Concerns over Iran’s protests — the most severe since 2022 — have prompted calls for strikes among oil workers and raised fears about the stability of exports through key routes such as the Strait of Hormuz, even as analysts say markets have yet to price in major disruptions.

Meanwhile, efforts to bring Venezuelan crude back into global supply chains, including potential shipments of previously sanctioned barrels, have tempered price moves and kept crude in a relatively narrow trading range

Market Moves:

Brent crude futures climbed modestly by 5 cents to around $63.39 a barrel, while U.S. West Texas Intermediate (WTI) crude traded about 4 cents higher at $59.16 early in Asian hours. Both benchmarks had logged their largest weekly gains since October last week, lifted by rising geopolitical tensions.

Iran’s Impact:

Oil traders have flagged intensifying protests in Iran — one of OPEC’s key producers — as a potential threat to supply. The unrest, now the most severe since 2022, has sparked calls from some quarters for oil workers to strike and raised fears about the safety and continuity of exports, including shipments through the Strait of Hormuz, a chokepoint for nearly a fifth of global crude flows.

Despite these concerns, many investors remain cautious, with analysts noting that the market is reluctant to price in a significant risk premium until there is clear evidence of actual disruption to Iranian crude flows.

Venezuela’s Return to the Market:

Temperatures in the oil market were further tempered by expectations that Venezuelan crude — long constrained by sanctions and production setbacks — may soon return to global export channels. Under new political developments, Caracas is reportedly preparing to make available up to 50 million barrels of sanctioned oil to U.S. buyers, a move that could add fresh supply into the market once logistics and shipping are arranged.

Oil companies are said to be scrambling to secure tankers and repair operations at Venezuela’s dilapidated port facilities in preparation for shipments — a sign that supply pressures from that quarter could ease, at least in the near term.

Market Sentiment and Outlook:

While geopolitical tensions in the Middle East have injected a risk premium into prices recently, analysts warn that broader oversupply expectations for 2026 may cap any sharp advances.
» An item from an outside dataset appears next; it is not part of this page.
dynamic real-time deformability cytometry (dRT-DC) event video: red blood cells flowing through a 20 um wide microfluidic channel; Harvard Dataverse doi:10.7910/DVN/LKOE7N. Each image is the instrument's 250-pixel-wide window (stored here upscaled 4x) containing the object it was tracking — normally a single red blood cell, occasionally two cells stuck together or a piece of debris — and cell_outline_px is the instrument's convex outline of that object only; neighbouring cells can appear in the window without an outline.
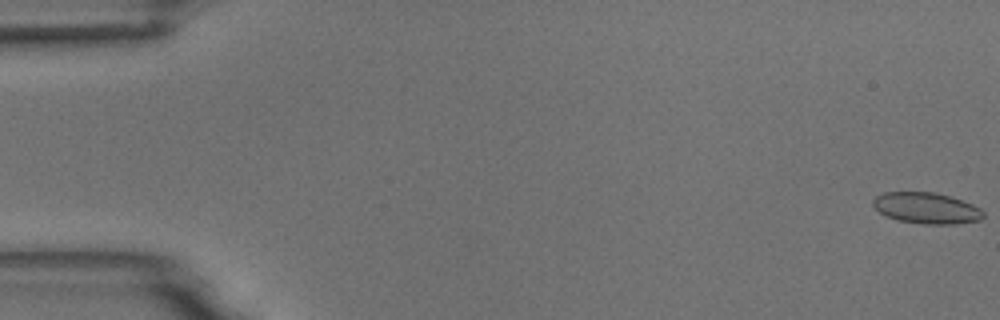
{"species": "common noctule bat (a hibernating species)", "species_latin": "Nyctalus noctula", "temperature_condition": "room temperature", "stored_images_in_passage": 48, "camera_frame_rate_fps": 3000, "um_per_image_px": 0.085, "animal": {"sex": "male", "body_mass_g": 18.8}, "frame": {"image": 1, "passage_image": 1, "time_ms": 0.0, "image_size_px": [1000, 320], "cell_outline_px": [[984, 216], [980, 220], [956, 224], [924, 224], [900, 220], [888, 216], [880, 212], [872, 204], [872, 200], [876, 196], [884, 192], [932, 192], [948, 196], [972, 204], [980, 208], [984, 212]], "centroid_in_image_um": [78.76, 17.69], "position_along_channel_um": 6.2, "area_um2": 19.77}}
Unless there is a tangible disruption to crude flows or a clear resurgence in demand, prices are expected to remain in a fairly narrow trading range.

Investors are also keeping an eye on other potential supply challenges, including possible impacts on Russian output from ongoing attacks linked to the Ukraine conflict and the threat of future U.S. sanctions.

Impact on Pakistan:

Fluctuations in global oil prices have direct implications for Pakistan, which relies heavily on imported crude to meet its energy needs. Any sustained increase in prices driven by supply risks in Iran could raise Pakistan’s oil import bill, putting additional pressure on already strained foreign exchange reserves.

Higher international prices may also translate into increases in domestic fuel and electricity costs, adding to inflationary pressures and raising the cost of living. This could complicate government efforts to manage subsidies and maintain price stability amid ongoing fiscal challenges.

However, the potential return of Venezuelan crude to global markets may help cap sharp price rises, offering Pakistan some relief if additional supply keeps prices in check. Overall, Pakistan remains vulnerable to global oil market volatility, making price stability crucial for economic management and inflation control.

Overview:

Oil markets remain finely balanced, with geopolitical supply risks from Iran providing support to prices even as fresh Venezuelan barrels loom on the horizon.

Traders and analysts will be watching closely for actual supply disruptions or clear signals of increased output to determine the next major directional move in crude prices.